俺は結弦さんの横に少し離れて立つ。じゃないと結弦さんに邪魔だと怒られてしまう。
「………」
いつの間にか、目の前に美味しそうにデコレーションされたケーキ達が並んでいた。いつの間に作ったんだ? と何時も思う。
結弦さんは天才と表すべきか、いや、それしかない。結弦さんがスイーツ類を作る早さは尋常ではない。ふと、後ろを振り向けば、さっきまで生クリームや添い付けする苺を準備してた結弦さんの机の上には既にケーキ(飾り付け済み)が置かれている。

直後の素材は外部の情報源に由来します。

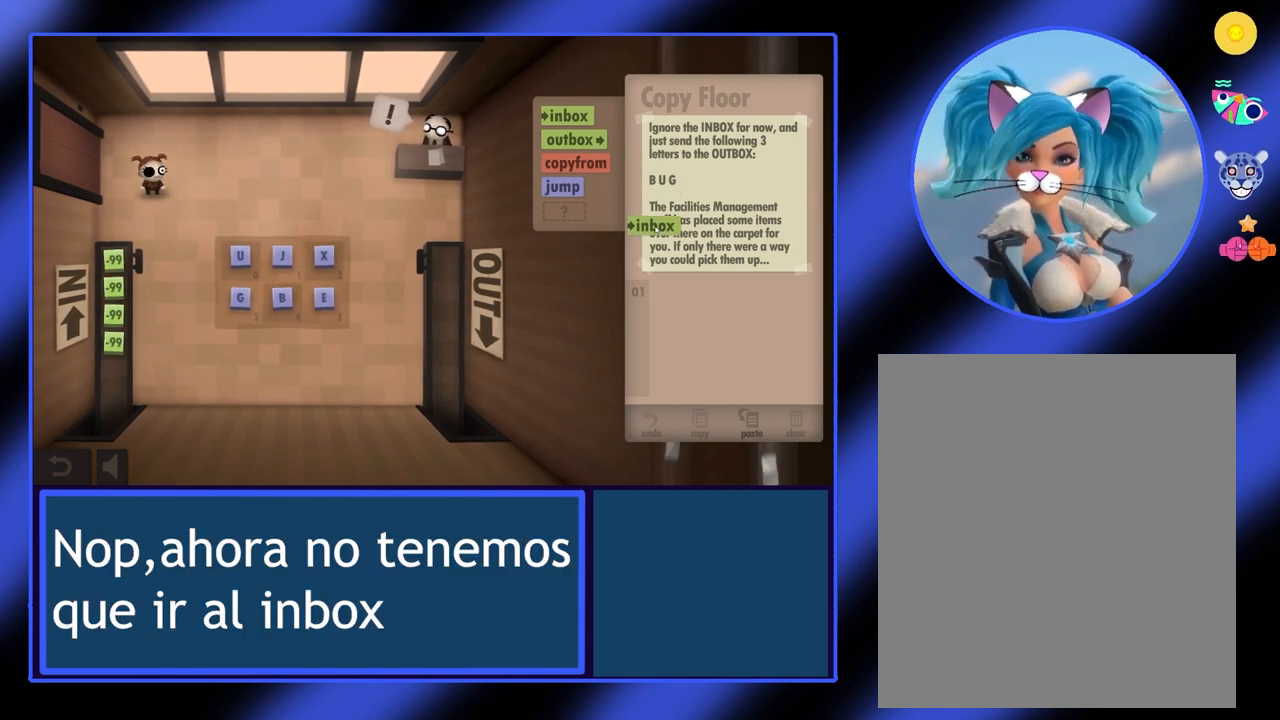
{"keys": [], "mouse": ["left"], "events": []}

実家が料理店の様で小さい頃からずっと作り続けて居たら出来る様になったとか。今でもそんなので納得はいってない。だって、そんなけでここを回せれる訳がないんだから。
俺はそれにちょっと飾り付けを手伝うだけ。半分に切った苺とかハーブをケーキの隣に置くだけの仕事だ。そんなので給料を貰えるんだから、楽だよなあ。

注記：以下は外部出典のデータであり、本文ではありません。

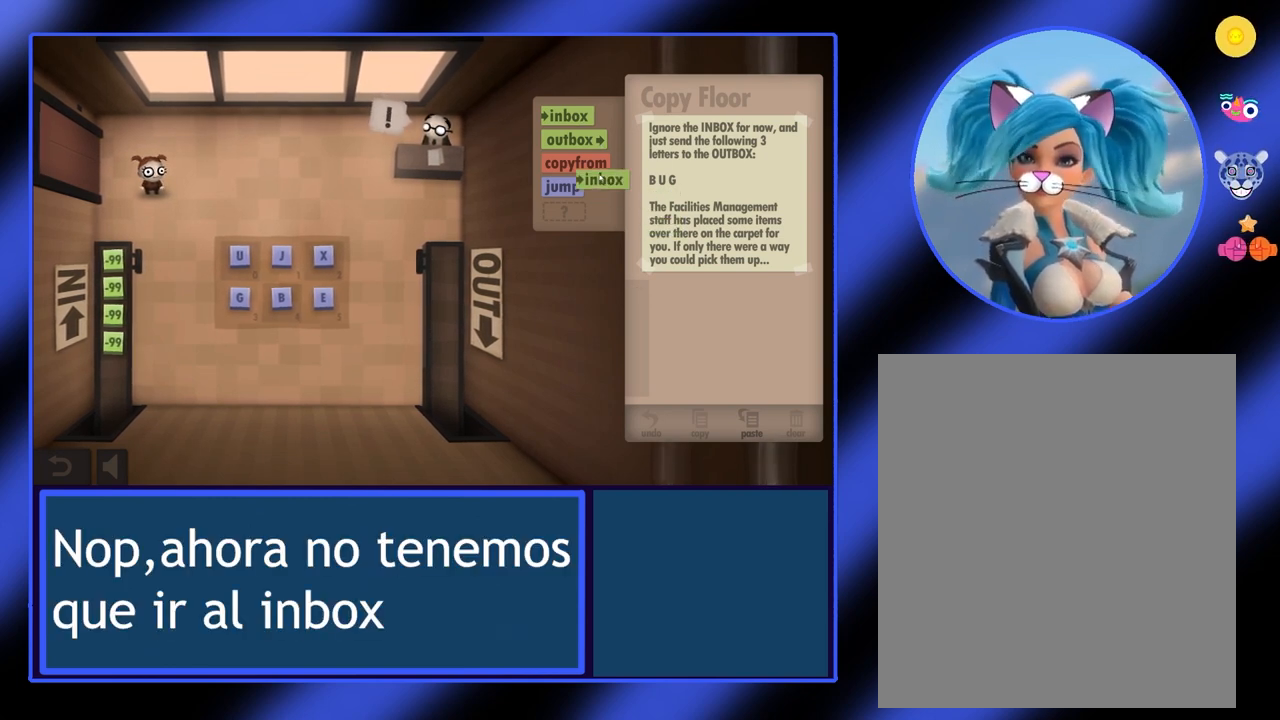
{"keys": [], "mouse": ["left"], "events": []}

と、思ってはいけない。結弦さんは確かに作るスピードは早い。でもな、それは天才だから出来る事で凡人の俺は着いて行く事は出来るはずもない。
飾り付けが終わったと思ったら、次のやつが並べられ、また出来たと思ったら、次の次の次のやつまで作られている事もある。それに別々の飾り付けをするんだぞ、楽な訳がない。
慣れてきた今でも追い付かせる精一杯だ。
「ふう」
疲れ気味の息を吐く。仕事は終わり、今は結弦さんと厨房の椅子に座り休んでいる。
「なあ、お前はクラスの出し物を手伝うのか?」
「自分は何もしませんよ」
飾り付けを手伝うだろうけど、それは別に言わなくて良いと思ったから言わない。
「ふーん。あれだったら教えてやろうか? 菓子の作り方」
「え」
意外だ。前に冗談で、教えて下さいよ~、と言った時にはマジギレされたから、今の発言は驚きだ。

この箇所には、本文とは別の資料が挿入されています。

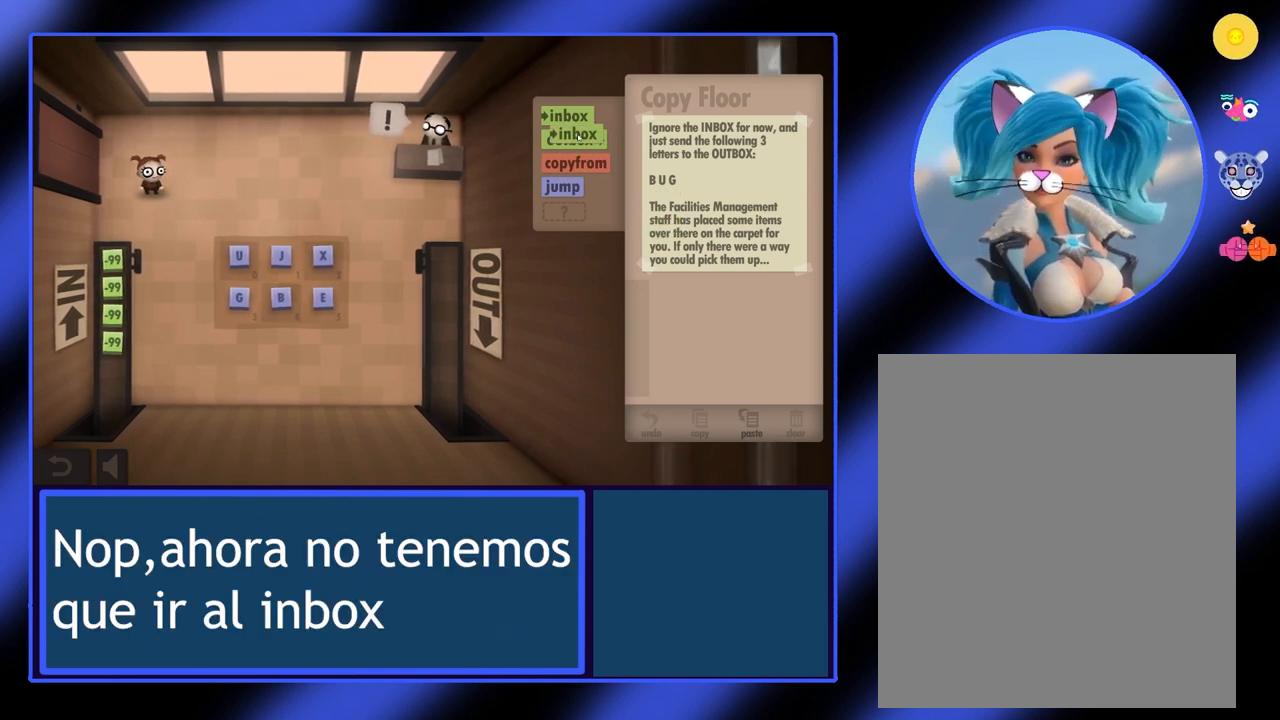
{"keys": [], "mouse": [], "events": [[200, "mouse_left", "up"]]}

「その代わり、俺から教えて貰った事は他に教えるな。これが守れるなら教えてやる」
『
「うーん。いいっすわ。そこまで…」
「俺に教えて貰う。いいな?」
言葉を遮られ、俺の胸ぐらを掴んで言う結弦さん。最早、脅しだ。何でそこまで教えたがるのか分からないんだが、ちら、と斜め下を見たら、強く握られた拳があった。仕方ない、大人しく教えて貰うか。
「はい。お願いします!」
「よし、なら今から教えてやる」
「え。今から?」
「なんだ、不都合か?」
今は夜の十九時。帰れば陽愛が夕飯を作って待っててくれている。俺はやはりそっちを優先してしまうみたいだ。
「すみません。明日からお願い出来ませんか?」
「分かった。まあ、はよ帰ってやれ」
「ん? はい!」
結弦さんの言葉に何か引っ掛かる部分があったが気にする事は無く俺は帰宅した。